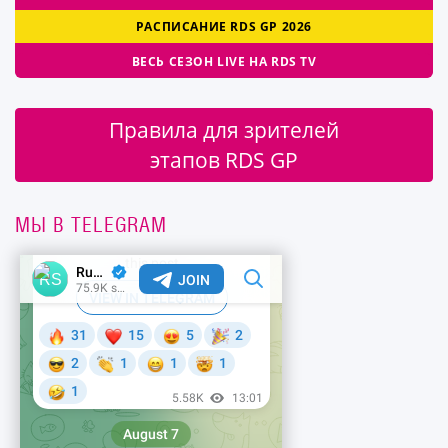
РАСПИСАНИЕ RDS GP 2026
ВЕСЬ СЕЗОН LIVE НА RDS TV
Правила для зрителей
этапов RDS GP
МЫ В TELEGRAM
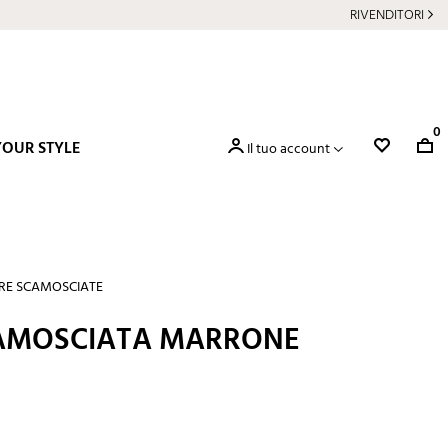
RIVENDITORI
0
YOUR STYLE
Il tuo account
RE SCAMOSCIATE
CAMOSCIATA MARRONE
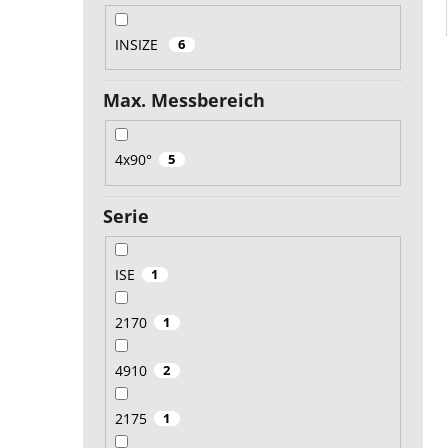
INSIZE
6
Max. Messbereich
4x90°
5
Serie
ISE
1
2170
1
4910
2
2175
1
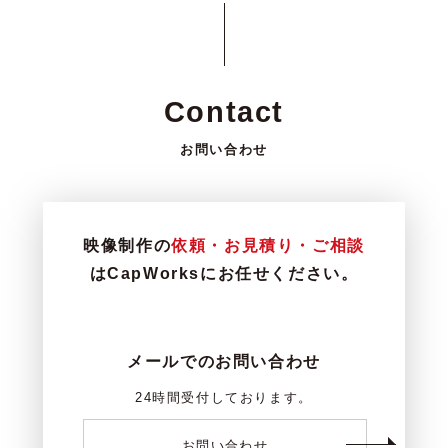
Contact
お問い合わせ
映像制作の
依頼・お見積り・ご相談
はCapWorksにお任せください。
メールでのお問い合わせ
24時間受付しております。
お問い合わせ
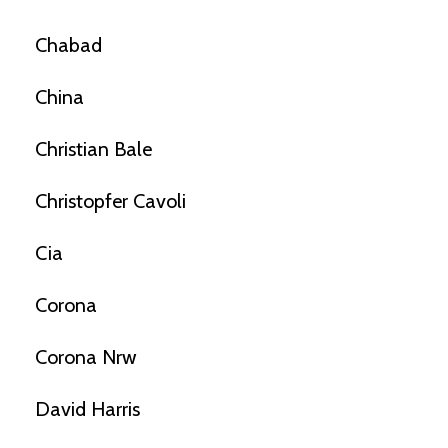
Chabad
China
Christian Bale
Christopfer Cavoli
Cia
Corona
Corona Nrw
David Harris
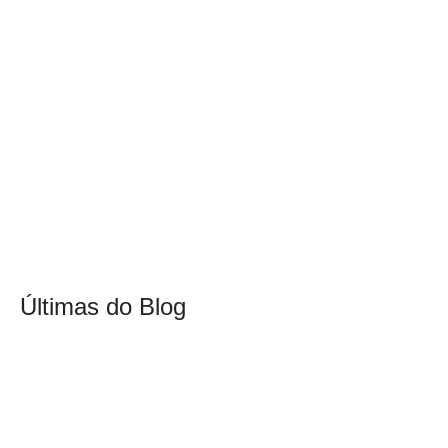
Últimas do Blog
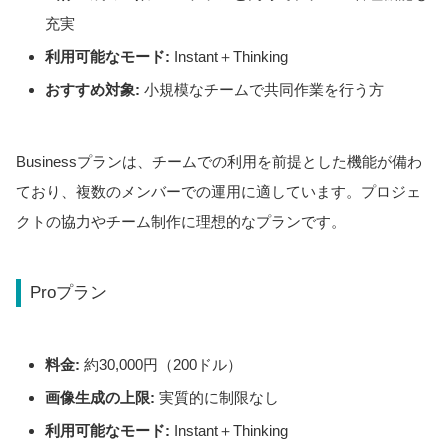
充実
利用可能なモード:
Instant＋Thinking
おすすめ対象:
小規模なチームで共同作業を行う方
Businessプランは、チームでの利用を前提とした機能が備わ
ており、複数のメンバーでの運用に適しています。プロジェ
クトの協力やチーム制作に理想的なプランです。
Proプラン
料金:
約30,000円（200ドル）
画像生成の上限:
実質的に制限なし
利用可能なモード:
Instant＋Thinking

- - - -

Rewrite the text of all the records with "YOUR STYLE" replaced by "MY STYLE" and everything else unchanged. Leave out the pictures.

Completed task:
РАСПИСАНИЕ RDS GP 2026
ВЕСЬ СЕЗОН LIVE НА RDS TV
Правила для зрителей
этапов RDS GP
МЫ В TELEGRAM
RIVENDITORI
0
MY STYLE
Il tuo account
RE SCAMOSCIATE
CAMOSCIATA MARRONE
INSIZE
6
Max. Messbereich
4x90°
5
Serie
ISE
1
2170
1
4910
2
2175
1
Contact
お問い合わせ
映像制作の
依頼・お見積り・ご相談
はCapWorksにお任せください。
メールでのお問い合わせ
24時間受付しております。
お問い合わせ
Chabad
China
Christian Bale
Christopfer Cavoli
Cia
Corona
Corona Nrw
David Harris
Últimas do Blog
充実
利用可能なモード:
Instant＋Thinking
おすすめ対象:
小規模なチームで共同作業を行う方
Businessプランは、チームでの利用を前提とした機能が備わ
ており、複数のメンバーでの運用に適しています。プロジェ
クトの協力やチーム制作に理想的なプランです。
Proプラン
料金:
約30,000円（200ドル）
画像生成の上限:
実質的に制限なし
利用可能なモード:
Instant＋Thinking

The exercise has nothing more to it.